Saved data entries:

########################################

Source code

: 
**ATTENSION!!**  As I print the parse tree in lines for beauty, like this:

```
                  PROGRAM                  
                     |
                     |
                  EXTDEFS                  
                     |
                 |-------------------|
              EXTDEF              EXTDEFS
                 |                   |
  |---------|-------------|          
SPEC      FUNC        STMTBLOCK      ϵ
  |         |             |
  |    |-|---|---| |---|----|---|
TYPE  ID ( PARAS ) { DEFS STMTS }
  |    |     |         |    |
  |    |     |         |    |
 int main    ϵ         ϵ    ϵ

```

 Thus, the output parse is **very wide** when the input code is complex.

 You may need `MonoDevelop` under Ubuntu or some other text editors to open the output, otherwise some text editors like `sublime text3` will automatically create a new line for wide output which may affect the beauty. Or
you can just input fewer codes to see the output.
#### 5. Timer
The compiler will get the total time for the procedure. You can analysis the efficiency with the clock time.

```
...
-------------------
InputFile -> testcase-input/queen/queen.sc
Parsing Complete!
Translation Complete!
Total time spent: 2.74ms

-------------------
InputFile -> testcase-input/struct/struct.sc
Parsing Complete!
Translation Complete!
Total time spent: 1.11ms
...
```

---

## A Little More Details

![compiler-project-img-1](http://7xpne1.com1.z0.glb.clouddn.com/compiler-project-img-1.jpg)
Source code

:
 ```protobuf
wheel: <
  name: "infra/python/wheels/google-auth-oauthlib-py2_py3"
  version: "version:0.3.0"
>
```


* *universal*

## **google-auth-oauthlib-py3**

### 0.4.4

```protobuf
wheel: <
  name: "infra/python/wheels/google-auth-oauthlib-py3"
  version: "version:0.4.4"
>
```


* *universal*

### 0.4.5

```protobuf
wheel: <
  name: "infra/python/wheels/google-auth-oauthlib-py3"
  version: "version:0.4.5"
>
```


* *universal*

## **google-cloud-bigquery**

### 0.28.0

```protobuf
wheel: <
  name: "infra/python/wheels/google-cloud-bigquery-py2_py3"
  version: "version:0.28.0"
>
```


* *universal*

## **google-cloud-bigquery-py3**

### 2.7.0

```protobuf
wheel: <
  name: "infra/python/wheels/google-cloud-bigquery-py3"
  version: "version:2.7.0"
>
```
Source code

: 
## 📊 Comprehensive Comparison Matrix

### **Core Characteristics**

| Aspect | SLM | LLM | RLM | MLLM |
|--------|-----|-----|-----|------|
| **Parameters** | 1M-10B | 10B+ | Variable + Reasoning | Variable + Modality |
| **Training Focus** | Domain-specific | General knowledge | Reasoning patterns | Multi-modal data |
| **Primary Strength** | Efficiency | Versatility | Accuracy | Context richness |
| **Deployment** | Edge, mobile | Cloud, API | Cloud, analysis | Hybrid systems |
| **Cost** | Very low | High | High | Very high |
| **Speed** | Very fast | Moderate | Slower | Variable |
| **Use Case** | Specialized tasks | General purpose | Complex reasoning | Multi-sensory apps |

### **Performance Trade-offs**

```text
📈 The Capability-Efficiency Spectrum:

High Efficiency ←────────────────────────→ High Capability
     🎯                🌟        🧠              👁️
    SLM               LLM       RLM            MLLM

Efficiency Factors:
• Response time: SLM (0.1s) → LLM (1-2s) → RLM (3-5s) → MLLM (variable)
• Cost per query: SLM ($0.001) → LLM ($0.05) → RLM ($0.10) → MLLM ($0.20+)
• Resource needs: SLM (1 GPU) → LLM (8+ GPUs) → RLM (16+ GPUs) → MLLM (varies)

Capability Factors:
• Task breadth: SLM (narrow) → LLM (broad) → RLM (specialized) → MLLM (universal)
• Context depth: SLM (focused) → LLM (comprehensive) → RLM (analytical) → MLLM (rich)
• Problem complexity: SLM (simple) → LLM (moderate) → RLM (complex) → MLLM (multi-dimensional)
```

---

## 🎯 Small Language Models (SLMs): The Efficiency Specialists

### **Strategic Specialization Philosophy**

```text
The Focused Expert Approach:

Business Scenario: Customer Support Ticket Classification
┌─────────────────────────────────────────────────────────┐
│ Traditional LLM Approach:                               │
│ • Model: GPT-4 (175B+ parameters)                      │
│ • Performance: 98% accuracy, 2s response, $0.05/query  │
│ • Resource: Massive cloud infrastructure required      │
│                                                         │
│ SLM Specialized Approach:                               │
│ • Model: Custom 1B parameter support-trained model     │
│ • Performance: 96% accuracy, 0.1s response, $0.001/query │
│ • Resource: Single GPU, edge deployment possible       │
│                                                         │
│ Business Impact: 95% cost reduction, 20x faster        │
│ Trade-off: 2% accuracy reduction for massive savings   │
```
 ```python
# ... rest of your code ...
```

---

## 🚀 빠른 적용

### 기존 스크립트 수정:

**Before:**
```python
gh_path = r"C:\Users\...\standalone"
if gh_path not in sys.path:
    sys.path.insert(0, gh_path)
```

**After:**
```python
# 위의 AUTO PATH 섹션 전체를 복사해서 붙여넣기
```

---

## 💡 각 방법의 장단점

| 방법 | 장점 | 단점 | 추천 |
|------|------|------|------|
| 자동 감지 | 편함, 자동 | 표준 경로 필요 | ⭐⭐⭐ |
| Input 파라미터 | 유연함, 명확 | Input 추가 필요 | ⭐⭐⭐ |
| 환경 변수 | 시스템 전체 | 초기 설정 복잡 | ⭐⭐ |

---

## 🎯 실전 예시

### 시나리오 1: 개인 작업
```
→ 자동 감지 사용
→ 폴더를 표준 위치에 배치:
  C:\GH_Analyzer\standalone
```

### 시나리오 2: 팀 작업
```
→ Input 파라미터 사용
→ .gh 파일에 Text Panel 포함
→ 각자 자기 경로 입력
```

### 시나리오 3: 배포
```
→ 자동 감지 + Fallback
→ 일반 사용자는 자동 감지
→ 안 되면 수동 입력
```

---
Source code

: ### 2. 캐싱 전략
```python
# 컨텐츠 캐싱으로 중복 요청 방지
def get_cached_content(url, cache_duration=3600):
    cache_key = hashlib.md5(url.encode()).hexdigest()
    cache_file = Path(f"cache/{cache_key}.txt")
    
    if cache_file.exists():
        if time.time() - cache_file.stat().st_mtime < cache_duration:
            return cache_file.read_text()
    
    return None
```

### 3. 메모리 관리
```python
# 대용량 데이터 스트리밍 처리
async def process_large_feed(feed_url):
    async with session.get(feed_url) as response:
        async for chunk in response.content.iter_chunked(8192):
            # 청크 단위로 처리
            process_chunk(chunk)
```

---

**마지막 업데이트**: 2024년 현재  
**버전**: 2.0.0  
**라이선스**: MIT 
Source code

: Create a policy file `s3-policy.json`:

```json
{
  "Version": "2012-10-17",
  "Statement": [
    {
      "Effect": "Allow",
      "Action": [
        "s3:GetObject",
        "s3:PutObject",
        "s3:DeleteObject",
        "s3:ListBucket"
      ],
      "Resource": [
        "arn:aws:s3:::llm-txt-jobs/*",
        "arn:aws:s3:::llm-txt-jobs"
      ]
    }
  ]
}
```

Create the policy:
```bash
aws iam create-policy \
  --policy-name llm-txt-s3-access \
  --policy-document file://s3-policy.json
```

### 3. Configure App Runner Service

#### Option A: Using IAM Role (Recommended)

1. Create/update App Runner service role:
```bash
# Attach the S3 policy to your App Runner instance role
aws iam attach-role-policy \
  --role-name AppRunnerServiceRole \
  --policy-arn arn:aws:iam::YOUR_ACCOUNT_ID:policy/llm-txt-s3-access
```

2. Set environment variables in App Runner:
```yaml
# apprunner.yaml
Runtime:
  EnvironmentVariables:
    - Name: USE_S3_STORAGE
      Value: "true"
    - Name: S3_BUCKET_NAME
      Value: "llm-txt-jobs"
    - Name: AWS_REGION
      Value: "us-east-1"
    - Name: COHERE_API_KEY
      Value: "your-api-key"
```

########################################

Go through the entries. Report every line that contains the word "like".

Task result -
**ATTENSION!!**  As I print the parse tree in lines for beauty, like this:
 You may need `MonoDevelop` under Ubuntu or some other text editors to open the output, otherwise some text editors like `sublime text3` will automatically create a new line for wide output which may affect the beauty. Or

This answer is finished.